Stored data:
++++++++

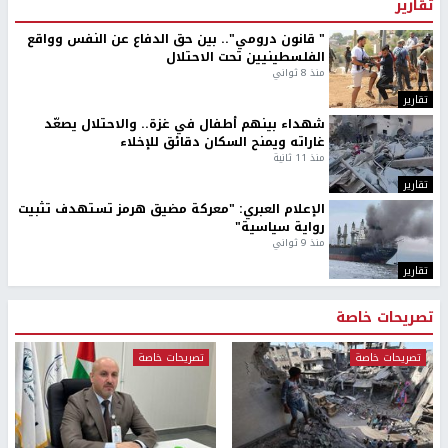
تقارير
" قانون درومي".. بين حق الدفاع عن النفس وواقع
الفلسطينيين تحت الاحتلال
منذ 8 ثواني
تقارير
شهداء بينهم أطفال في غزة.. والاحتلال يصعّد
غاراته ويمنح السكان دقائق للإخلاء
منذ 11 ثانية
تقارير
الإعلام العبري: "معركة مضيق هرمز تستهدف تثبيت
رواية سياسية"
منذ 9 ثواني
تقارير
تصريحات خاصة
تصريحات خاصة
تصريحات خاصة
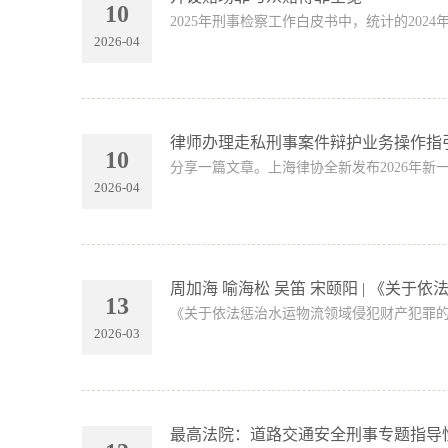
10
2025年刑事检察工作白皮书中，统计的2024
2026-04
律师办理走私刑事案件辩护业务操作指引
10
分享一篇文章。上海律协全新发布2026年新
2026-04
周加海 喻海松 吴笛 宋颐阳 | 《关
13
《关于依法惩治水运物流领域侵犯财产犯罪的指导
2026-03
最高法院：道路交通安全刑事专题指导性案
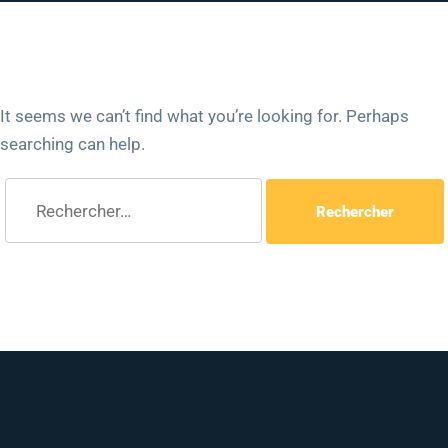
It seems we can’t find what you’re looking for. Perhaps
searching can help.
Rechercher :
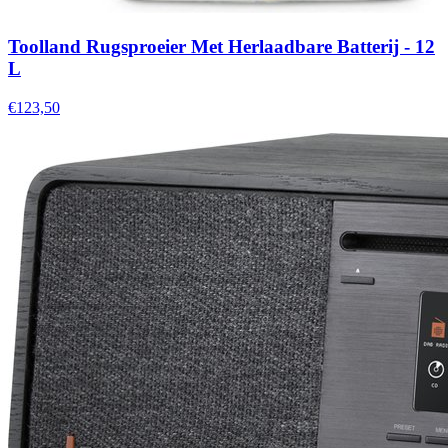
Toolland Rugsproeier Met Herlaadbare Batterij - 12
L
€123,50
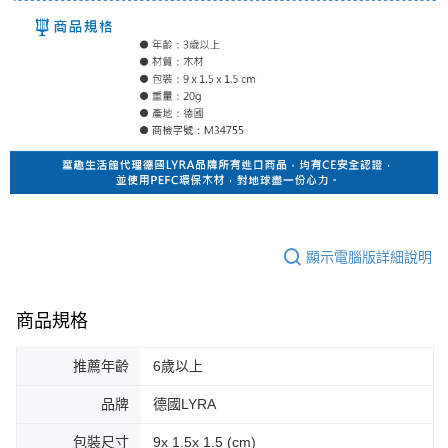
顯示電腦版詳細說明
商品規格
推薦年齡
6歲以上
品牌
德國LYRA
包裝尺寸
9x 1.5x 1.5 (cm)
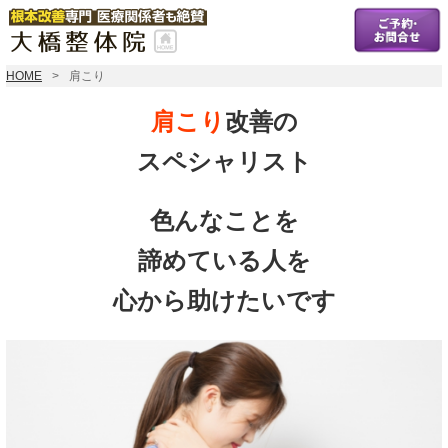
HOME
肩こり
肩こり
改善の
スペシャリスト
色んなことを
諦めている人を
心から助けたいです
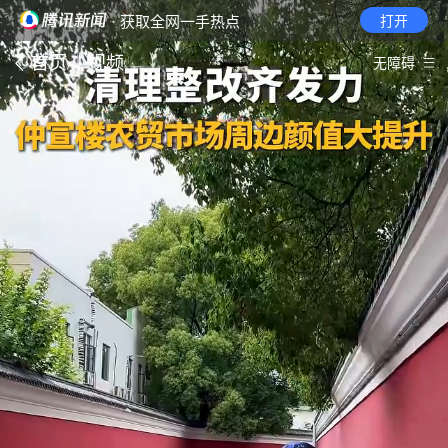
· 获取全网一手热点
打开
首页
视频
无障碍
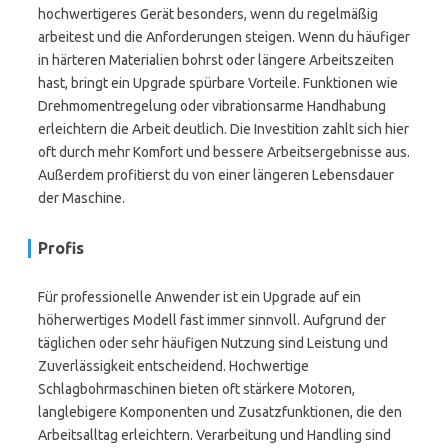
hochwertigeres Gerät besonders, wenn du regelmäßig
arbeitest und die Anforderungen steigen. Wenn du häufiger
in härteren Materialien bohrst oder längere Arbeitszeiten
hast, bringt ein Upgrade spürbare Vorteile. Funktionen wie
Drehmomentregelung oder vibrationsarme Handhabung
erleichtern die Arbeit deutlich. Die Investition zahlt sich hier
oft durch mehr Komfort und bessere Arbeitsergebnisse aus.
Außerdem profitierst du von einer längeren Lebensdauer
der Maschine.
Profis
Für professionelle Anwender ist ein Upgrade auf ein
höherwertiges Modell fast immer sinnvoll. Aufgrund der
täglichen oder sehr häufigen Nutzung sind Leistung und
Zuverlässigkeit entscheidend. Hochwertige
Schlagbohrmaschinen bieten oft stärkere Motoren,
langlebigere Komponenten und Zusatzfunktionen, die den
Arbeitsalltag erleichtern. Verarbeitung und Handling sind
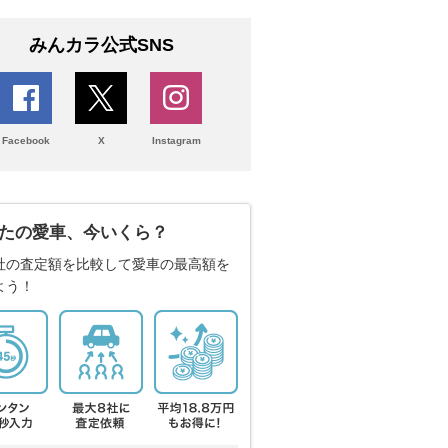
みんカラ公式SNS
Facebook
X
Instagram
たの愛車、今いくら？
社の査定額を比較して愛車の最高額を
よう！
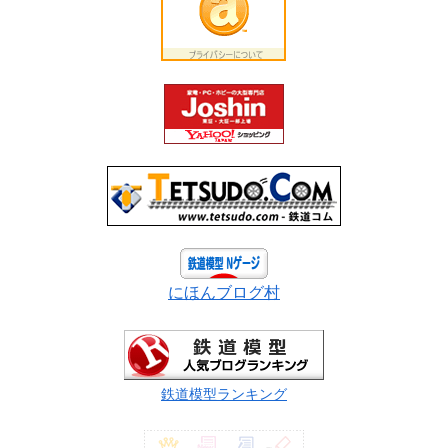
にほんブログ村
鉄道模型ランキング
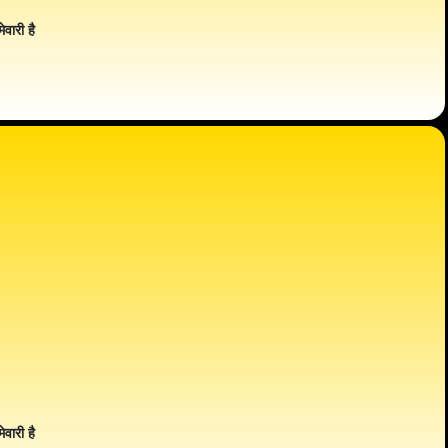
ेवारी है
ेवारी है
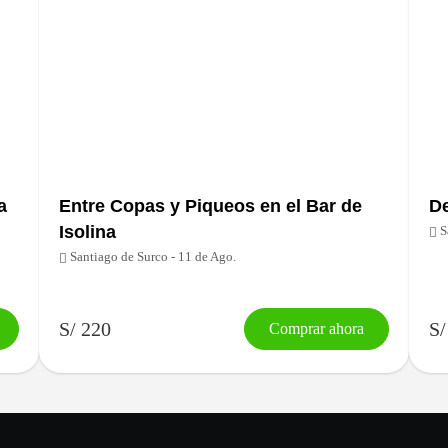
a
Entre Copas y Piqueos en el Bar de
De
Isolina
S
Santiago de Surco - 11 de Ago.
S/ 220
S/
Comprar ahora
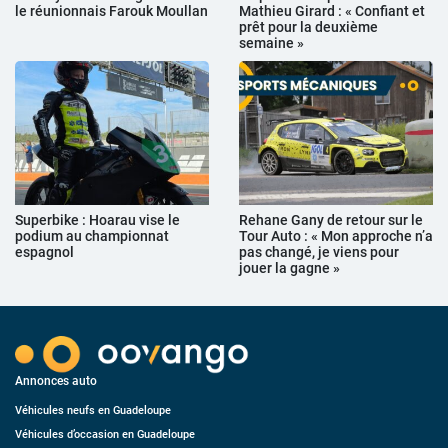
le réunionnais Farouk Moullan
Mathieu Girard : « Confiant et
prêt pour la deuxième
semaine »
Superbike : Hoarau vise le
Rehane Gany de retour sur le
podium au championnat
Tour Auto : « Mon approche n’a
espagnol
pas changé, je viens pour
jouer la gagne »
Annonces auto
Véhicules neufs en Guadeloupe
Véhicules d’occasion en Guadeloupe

++++++++

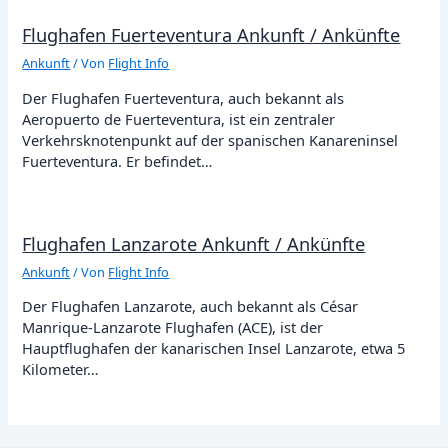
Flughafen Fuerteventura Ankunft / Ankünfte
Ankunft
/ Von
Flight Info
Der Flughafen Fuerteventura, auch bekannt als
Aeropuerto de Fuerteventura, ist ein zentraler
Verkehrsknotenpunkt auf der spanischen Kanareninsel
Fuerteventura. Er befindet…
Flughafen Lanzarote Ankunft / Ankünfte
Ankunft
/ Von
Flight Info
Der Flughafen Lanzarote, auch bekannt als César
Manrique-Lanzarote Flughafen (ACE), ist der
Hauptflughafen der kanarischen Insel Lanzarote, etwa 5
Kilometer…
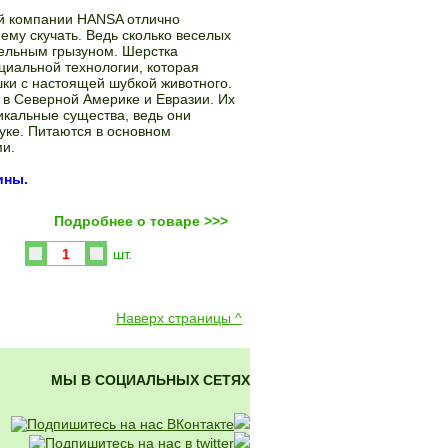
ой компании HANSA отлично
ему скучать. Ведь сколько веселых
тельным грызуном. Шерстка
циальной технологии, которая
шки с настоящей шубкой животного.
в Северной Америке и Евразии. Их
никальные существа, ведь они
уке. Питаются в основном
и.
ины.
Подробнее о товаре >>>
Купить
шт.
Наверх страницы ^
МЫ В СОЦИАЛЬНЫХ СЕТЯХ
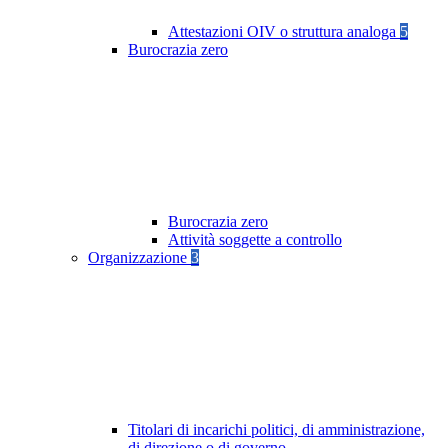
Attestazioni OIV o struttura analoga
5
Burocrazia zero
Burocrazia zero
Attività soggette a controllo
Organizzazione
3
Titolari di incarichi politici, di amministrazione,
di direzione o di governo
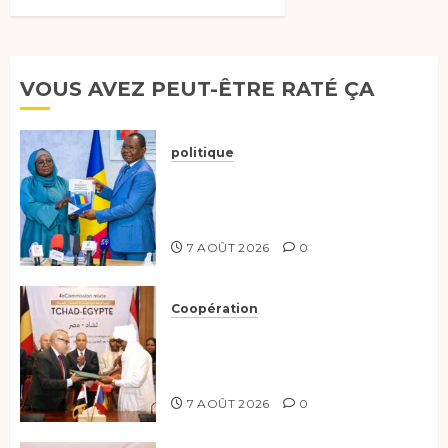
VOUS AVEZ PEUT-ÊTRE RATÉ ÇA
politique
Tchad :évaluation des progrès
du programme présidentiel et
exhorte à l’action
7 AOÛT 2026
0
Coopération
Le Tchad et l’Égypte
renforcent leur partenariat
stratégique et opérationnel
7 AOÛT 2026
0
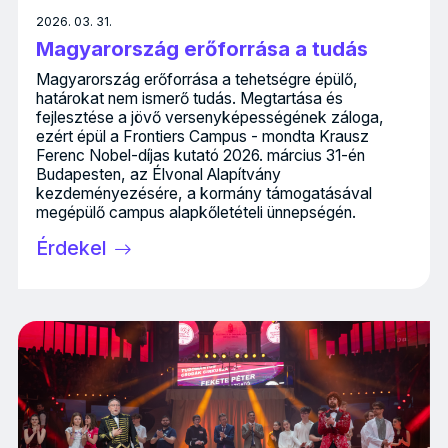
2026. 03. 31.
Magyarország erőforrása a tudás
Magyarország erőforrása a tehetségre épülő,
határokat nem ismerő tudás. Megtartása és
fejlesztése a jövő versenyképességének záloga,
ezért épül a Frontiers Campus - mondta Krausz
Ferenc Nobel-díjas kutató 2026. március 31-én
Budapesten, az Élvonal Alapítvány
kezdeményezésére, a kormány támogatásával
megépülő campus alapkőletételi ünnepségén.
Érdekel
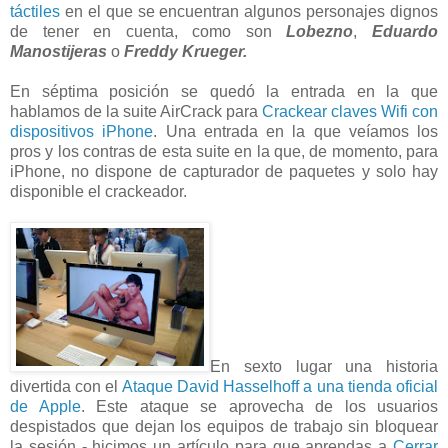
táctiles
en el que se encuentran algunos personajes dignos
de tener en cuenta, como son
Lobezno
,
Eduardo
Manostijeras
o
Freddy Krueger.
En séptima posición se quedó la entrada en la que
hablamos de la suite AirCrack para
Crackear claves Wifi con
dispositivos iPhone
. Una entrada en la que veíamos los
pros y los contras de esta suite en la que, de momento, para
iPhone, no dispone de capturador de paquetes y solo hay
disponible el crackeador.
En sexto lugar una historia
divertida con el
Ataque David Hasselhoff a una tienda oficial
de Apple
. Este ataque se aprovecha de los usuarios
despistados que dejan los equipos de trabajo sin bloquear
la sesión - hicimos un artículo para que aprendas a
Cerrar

++++++++

Leaving every picture aside, reproduce exactly the lines above from the one with "律师办理走私刑事案件辩护业务操作指引" up to and including the one with "le réunionnais Farouk Moullan", and no others.

律师办理走私刑事案件辩护业务操作指引
10
分享一篇文章。上海律协全新发布2026年新
2026-04
周加海 喻海松 吴笛 宋颐阳 | 《关
13
《关于依法惩治水运物流领域侵犯财产犯罪的指导
2026-03
最高法院：道路交通安全刑事专题指导性案
It seems we can’t find what you’re looking for. Perhaps
searching can help.
Rechercher :
Toolland Rugsproeier Met Herlaadbare Batterij - 12
L
€123,50
顯示電腦版詳細說明
商品規格
推薦年齡
6歲以上
品牌
德國LYRA
包裝尺寸
9x 1.5x 1.5 (cm)
HOME
肩こり
肩こり
改善の
スペシャリスト
色んなことを
諦めている人を
心から助けたいです
· 获取全网一手热点
打开
首页
视频
无障碍
hochwertigeres Gerät besonders, wenn du regelmäßig
arbeitest und die Anforderungen steigen. Wenn du häufiger
in härteren Materialien bohrst oder längere Arbeitszeiten
hast, bringt ein Upgrade spürbare Vorteile. Funktionen wie
Drehmomentregelung oder vibrationsarme Handhabung
erleichtern die Arbeit deutlich. Die Investition zahlt sich hier
oft durch mehr Komfort und bessere Arbeitsergebnisse aus.
Außerdem profitierst du von einer längeren Lebensdauer
der Maschine.
Profis
Für professionelle Anwender ist ein Upgrade auf ein
höherwertiges Modell fast immer sinnvoll. Aufgrund der
täglichen oder sehr häufigen Nutzung sind Leistung und
Zuverlässigkeit entscheidend. Hochwertige
Schlagbohrmaschinen bieten oft stärkere Motoren,
langlebigere Komponenten und Zusatzfunktionen, die den
Arbeitsalltag erleichtern. Verarbeitung und Handling sind
みんカラ公式SNS
Facebook
X
Instagram
たの愛車、今いくら？
社の査定額を比較して愛車の最高額を
よう！
にほんブログ村
鉄道模型ランキング
ेवारी है
ेवारी है
a
Entre Copas y Piqueos en el Bar de
De
Isolina
S
Santiago de Surco - 11 de Ago.
S/ 220
S/
Comprar ahora
le réunionnais Farouk Moullan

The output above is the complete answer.